# Very Super Cool Tool's sharpening jig review.



## JGM0658

This would be great for framers chisels, you have a link to their web site? Thanks for the review, I am getting one for the framers chisels.


----------



## revieck

http://vsctools.com/ Is the link to their web site. For videos on how to use the jig go to YouTube at http://www.youtube.com/user/askwoodman


----------



## Ken90712

Intersting, may have to ck it out. Thx for the post.


----------



## a1Jim

The'res always a new twist on how to do things,interesting.


----------



## john1102

great post, VSCT (allan) also has started making his T-square aluminum extrusion fence that looks very versitile.


----------



## GarageWoodworks

I thought about making a sharpening jig like this a while back and didn't. Here's why: I use water stones and the two faces, over time, will become non parallel with use (re-flattening each face w/ use). One side of the stone will become thicker than the other so that the stone will slope from end to end. As you sharpen with the "super cool jig" the jig will be riding on a surface that is not parallel to top of the stone. As a result the bevel angle will be changing as you move the jig-chisel forward and back.

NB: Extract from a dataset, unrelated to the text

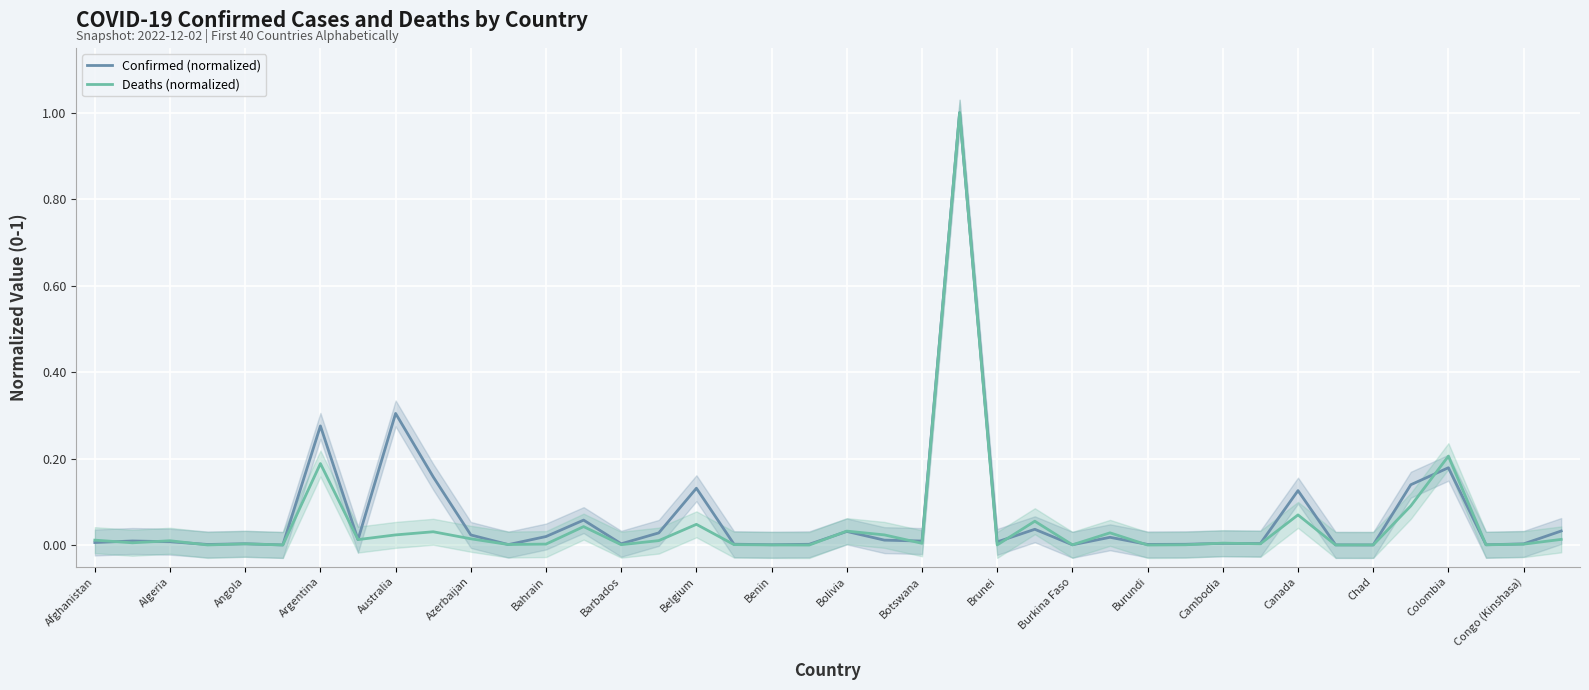

How many lines are shown in the chart?

2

Nice in theory but not practical in the real world.


----------



## GarageWoodworks

In case my above didn't make sense here is a drawing:


----------



## revieck

To Garageworks; That is why I use the DMT diamond sharpening plates, the surface will stay flat and parallel… I like the cam clamp idea, I can use one to hold small parts.


----------



## Kentuk55

Nice review. Looks like it'll put a fine edge on whatever is needed


----------



## bloqbeta

I am thinking in buying this Jig since Allan announced he was developing one. I like two things, one is that it doesn´t ride the stone. Hadn't thought on the issue riding the same parallel face on waterstones… but working with diamonds would surely solve that. And the other is the angle adjustment mechanism

Two things that has kept me from buying the Jig are: 1) the price (130), and 2) the way you set the blade for it to be 90° to the jig.

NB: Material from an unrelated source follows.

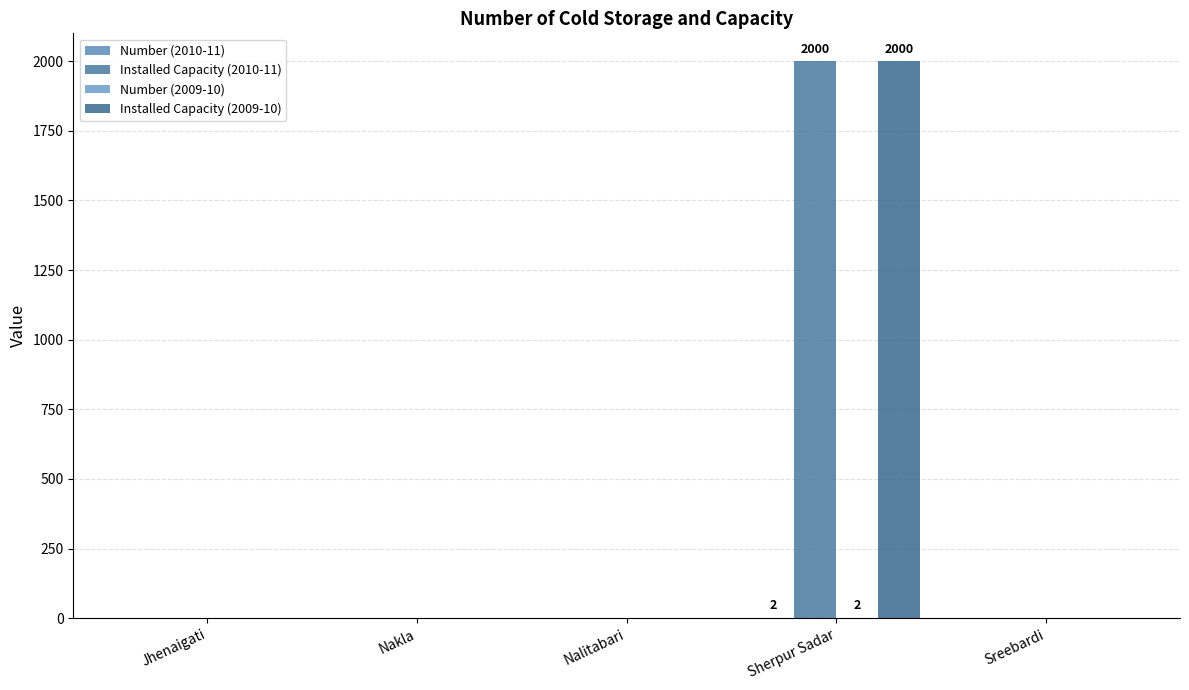

Does the chart contain stacked bars?

No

Now that you have used it I would like your input on both of these, specially for the 90° angle adjustement. Is it easy to make?


----------



## Fuzzy

Actually, it is VERY practical for just about every sharpening media EXCEPT waterstones, making it pretty much ideal IF you are willing to compromise on your choice of media.


----------



## wreker

Thanks for the review.


----------



## lumberdollys

I too am waiting until I sell something to cover the cost of this sharpening jig. Ebanisteria Sabrosona- the issue is you and not the jig. Even when sharpening chisels with or without a guild, you're going to get some unevenness. That is why they make a stone for just flattening sharpening stones. What I love about this jig is due to its length, you can cover most of the stone with each stroke. Then turn it around to get an even wear. I marked my water stones and holder on each end "A & B" so I can tell which side to use next. I do think it is a bit overpriced for what is made of though.


----------